最后只有两种情况没有讨论了，要不就是partition下面 d-e-queue是空的，要不就是现有的空间都不够了。所以第二部申请的空间（buffer）必须用了啊，然后我们新来做一个RecordMessage吧。

 MemoryRecords records = MemoryRecords.emptyRecords(buffer, compression, this.batchSize);
 RecordBatch batch = new RecordBatch(tp, records, time.milliseconds());
 FutureRecordMetadata future = Utils.notNull(batch.tryAppend(key, value, callback));
 dq.addLast(batch);
 incomplete.add(batch);

我们用新申请的空间buffer生成了新的MemoryRecord,然后做出来batch，加入d-e-queue，加入未完成队列。

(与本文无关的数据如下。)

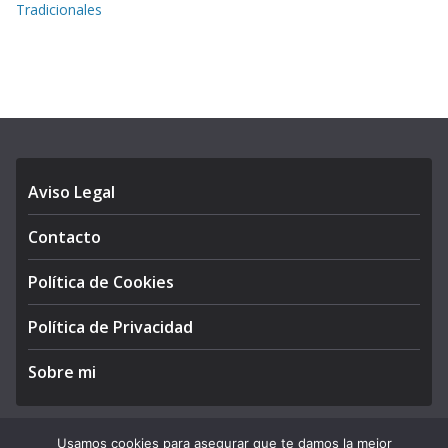
Tradicionales
Aviso Legal
Contacto
Política de Cookies
Política de Privacidad
Sobre mi
Usamos cookies para asegurar que te damos la mejor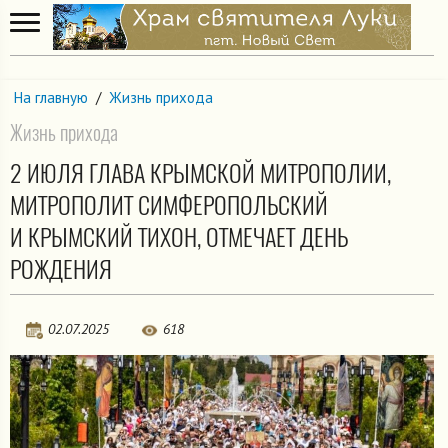
На главную
/
Жизнь прихода
Жизнь прихода
2 ИЮЛЯ ГЛАВА КРЫМСКОЙ МИТРОПОЛИИ,
МИТРОПОЛИТ СИМФЕРОПОЛЬСКИЙ
И КРЫМСКИЙ ТИХОН, ОТМЕЧАЕТ ДЕНЬ
РОЖДЕНИЯ
02.07.2025
618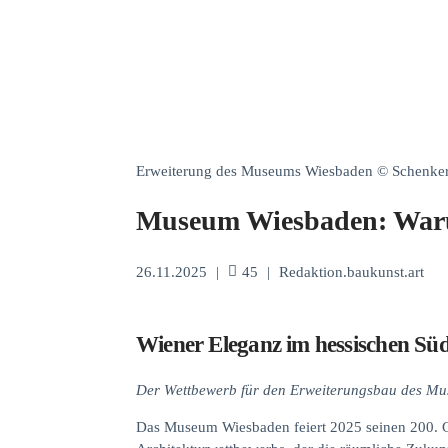
Erweiterung des Museums Wiesbaden © Schenke
Museum Wiesbaden: Warum
26.11.2025
|
45
|
Redaktion.baukunst.art
Wiener Eleganz im hessischen Sü
Der Wettbewerb für den Erweiterungsbau des Mu
Das Museum Wiesbaden feiert 2025 seinen 200. Ge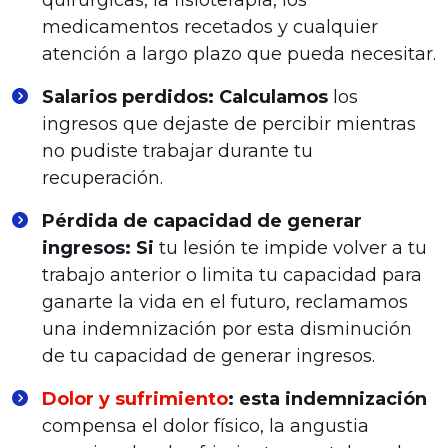
quirúrgicas, la fisioterapia, los
medicamentos recetados y cualquier
atención a largo plazo que pueda necesitar.
Salarios perdidos: Calculamos
los
ingresos que dejaste de percibir mientras
no pudiste trabajar durante tu
recuperación.
Pérdida de capacidad de generar
ingresos: Si
tu lesión te impide volver a tu
trabajo anterior o limita tu capacidad para
ganarte la vida en el futuro, reclamamos
una indemnización por esta disminución
de tu capacidad de generar ingresos.
Dolor y sufrimiento
: esta indemnización
compensa el dolor físico, la angustia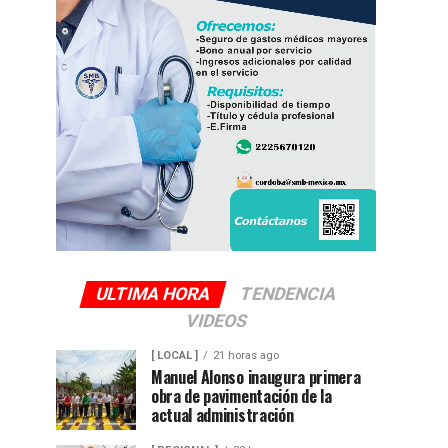
ULTIMA HORA
TENDENCIA
VIDEOS
[ LOCAL ]
21 horas ago
Manuel Alonso inaugura primera
obra de pavimentación de la
actual administración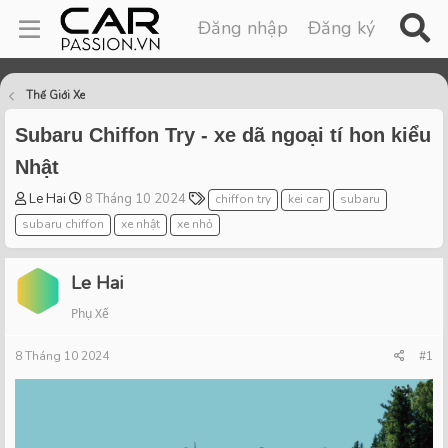
Đăng nhập
Đăng ký
Thế Giới Xe
Subaru Chiffon Try - xe dã ngoại tí hon kiểu
Nhật
T
S
T
Le Hai
8 Tháng 10 2024
chiffon try
kei car
subaru
h
t
a
subaru chiffon
xe nhật
xe nhỏ
r
a
g
e
r
s
a
t
Le Hai
d
d
Phụ Xế
s
a
t
t
8 Tháng 10 2024
a
e
#1
r
t
e
r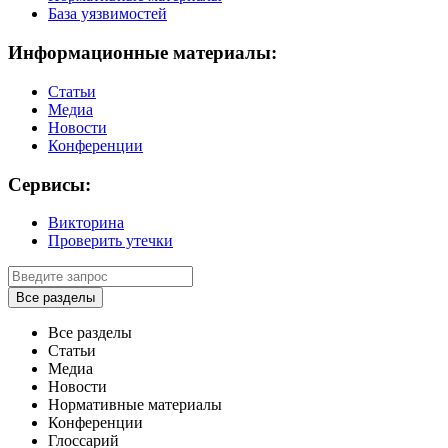
База уязвимостей
Информационные материалы:
Статьи
Медиа
Новости
Конференции
Сервисы:
Викторина
Проверить утечки
Все разделы
Все разделы
Статьи
Медиа
Новости
Нормативные материалы
Конференции
Глоссарий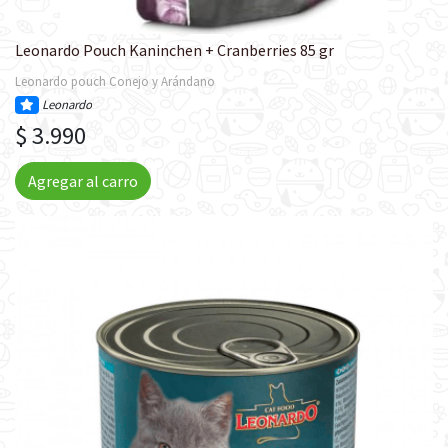
Leonardo Pouch Kaninchen + Cranberries 85 gr
Leonardo pouch Conejo y Arándano
Leonardo
$ 3.990
Agregar al carro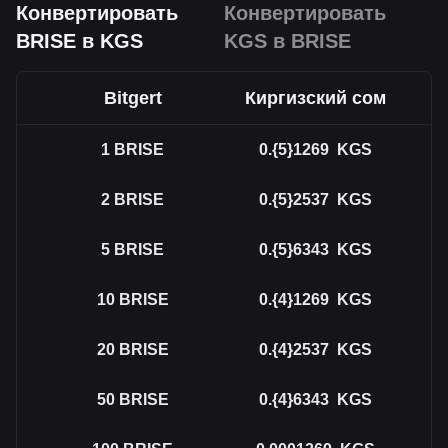
Конвертировать
Конвертировать
BRISE в KGS
KGS в BRISE
Bitgert
Киргизский сом
1
BRISE
0.{5}1269
KGS
2
BRISE
0.{5}2537
KGS
5
BRISE
0.{5}6343
KGS
10
BRISE
0.{4}1269
KGS
20
BRISE
0.{4}2537
KGS
50
BRISE
0.{4}6343
KGS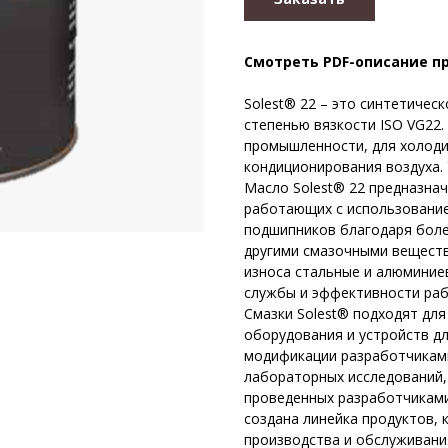
Смотреть PDF-описание п
Solest® 22 – это синтетичес
степенью вязкости ISO VG22.
промышленности, для холоди
кондиционирования воздуха. 
Масло Solest® 22 предназнач
работающих с использование
подшипников благодаря боле
другими смазочными веществ
износа стальные и алюминие
службы и эффективности раб
Смазки Solest® подходят для
оборудования и устройств дл
модификации разработчикам
лабораторных исследований,
проведенных разработчикам
создана линейка продуктов,
производства и обслуживани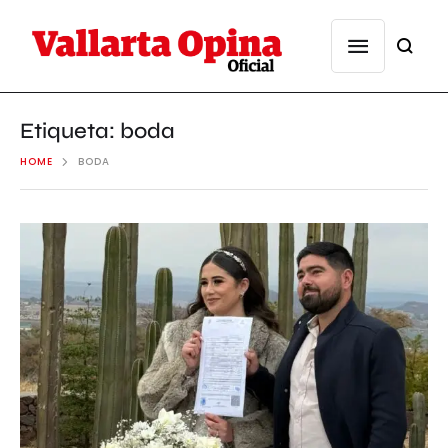
Etiqueta:
boda
HOME
BODA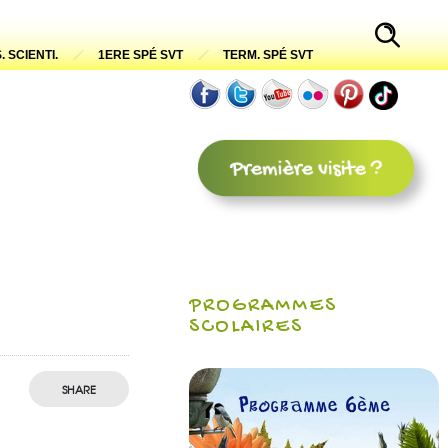
. SCIENTI.
1ERE SPÉ SVT
TERM. SPÉ SVT
PROGRAMMES
SCOLAIRES
SHARE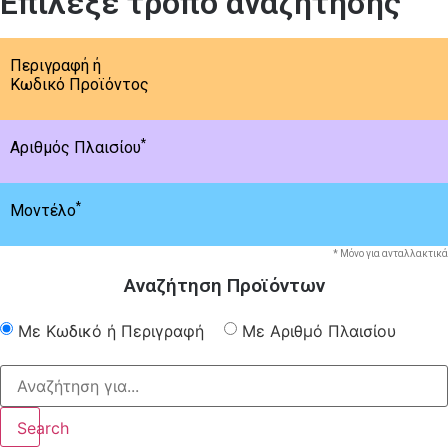
Επίλεξε τρόπο αναζήτησης
Περιγραφή ή
Κωδικό Προϊόντος
*
Αριθμός Πλαισίου
*
Μοντέλο
* Μόνο για ανταλλακτικά
Αναζήτηση Προϊόντων
Με Κωδικό ή Περιγραφή
Με Αριθμό Πλαισίου
Search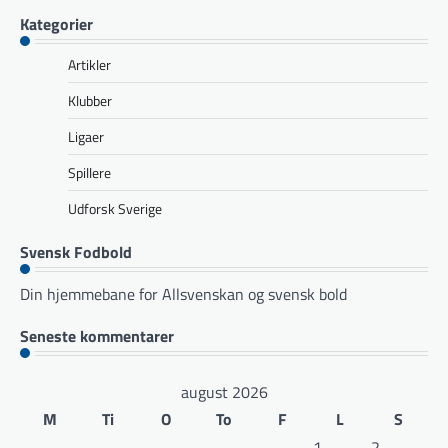
Kategorier
Artikler
Klubber
Ligaer
Spillere
Udforsk Sverige
Svensk Fodbold
Din hjemmebane for Allsvenskan og svensk bold
Seneste kommentarer
august 2026
M
Ti
O
To
F
L
S
1
2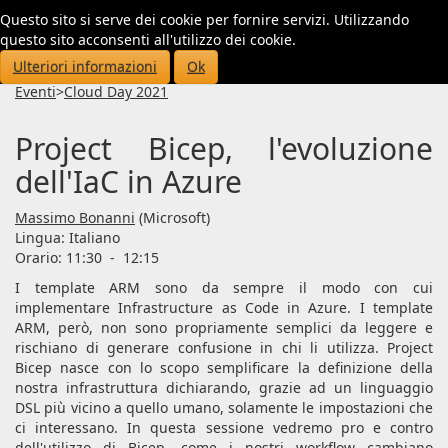
Questo sito si serve dei cookie per fornire servizi. Utilizzando
Toggl
questo sito acconsenti all'utilizzo dei cookie.
navig
Ulteriori informazioni
Ok
Eventi
>
Cloud Day 2021
Project Bicep, l'evoluzione
dell'IaC in Azure
Massimo Bonanni
(Microsoft)
Lingua:
Italiano
Orario: 11:30
-
12:15
I template ARM sono da sempre il modo con cui
implementare Infrastructure as Code in Azure. I template
ARM, però, non sono propriamente semplici da leggere e
rischiano di generare confusione in chi li utilizza. Project
Bicep nasce con lo scopo semplificare la definizione della
nostra infrastruttura dichiarando, grazie ad un linguaggio
DSL più vicino a quello umano, solamente le impostazioni che
ci interessano. In questa sessione vedremo pro e contro
dell'utilizzo di Bicep, come i nostri workflow cambiano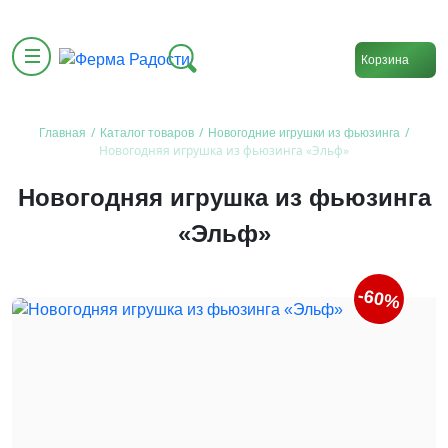
Корзина
/
/
/
Главная
Каталог товаров
Новогодние игрушки из фьюзинга
Новогодняя игрушка из фьюзинга «Эльф»
Новогодняя игрушка из фьюзинга
«Эльф»
-60%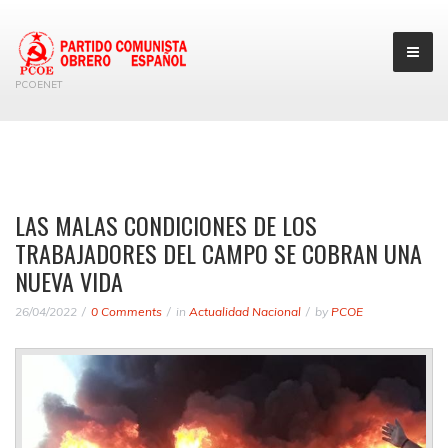
PCOENET
LAS MALAS CONDICIONES DE LOS
TRABAJADORES DEL CAMPO SE COBRAN UNA
NUEVA VIDA
26/04/2022
0 Comments
in
Actualidad Nacional
by
PCOE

看到这里已经相对清晰了，我们捋一捋几个悬而未解的问题。

free.allocate(size) 还有free.deallocate(buffer)是咋做的？
MemoryRecords怎么使用的buffer？
那个坑爹的Sender怎么awake的？
callback什么时候被调用的？

根据这几个问题，我们逐一分析一下：

======================

2.3 Buffered pool

======================

2.4 MemoryRecords && Compressor && RecordBatch

2.4.1 MemoryRecords

在accumulator中我们看到，MemoryRecord 对 bytebuffer进行了封装，而后RecordBatch对MemoeryRecord进行封装

	MemoryRecords records = MemoryRecords.emptyRecords(buffer, compression, this.batchSize);
	RecordBatch batch = new RecordBatch(tp, records, time.milliseconds());

先看Memory Recored，Memory Record继承自Record接口，其定义4byte的size，8byte的offest所以每个Record size<2^32 位文件小于2^64 位。

/**
* A binary format which consists of a 4 byte size, an 8 byte offset, and the record bytes. See {@link MemoryRecords}
* for the in-memory representation.
*/
public interface Records extends Iterable<LogEntry> {

int SIZE_LENGTH = 4;
int OFFSET_LENGTH = 8;
int LOG_OVERHEAD = SIZE_LENGTH + OFFSET_LENGTH;

MemoryRecord中还持有Compressor以及buffer，主要被调用append方法将buffer中的数据写入compressor

/**
 * Append the given record and offset to the buffer
 */
public void append(long offset, Record record) {
    if (!writable)
        throw new IllegalStateException("Memory records is not writable");

    int size = record.size();
    compressor.putLong(offset);
    compressor.putInt(size);
    compressor.put(record.buffer());
    compressor.recordWritten(size + Records.LOG_OVERHEAD);
    record.buffer().rewind();
}

2.4.2 RecordBatch

先跳过Compressor，我们看一下MemoryRecord继续被向上封装成了RecordBatch。因为MemoryRecord只有对IO的操作，并没有对Kafka逻辑的支持，因此RecordBatch在其基础之上封装了一些计数参数之外还增加了几个变量：

public final MemoryRecords records;
public final TopicPartition topicPartition;
public final ProduceRequestResult produceFuture;
private final List<Thunk> thunks;

即对一次producer的batch提交过程进行了封装，包括发送的topicPartition，提交batch返回的produceFutrue以及存储这个batch里所有msg对应callback的thunks。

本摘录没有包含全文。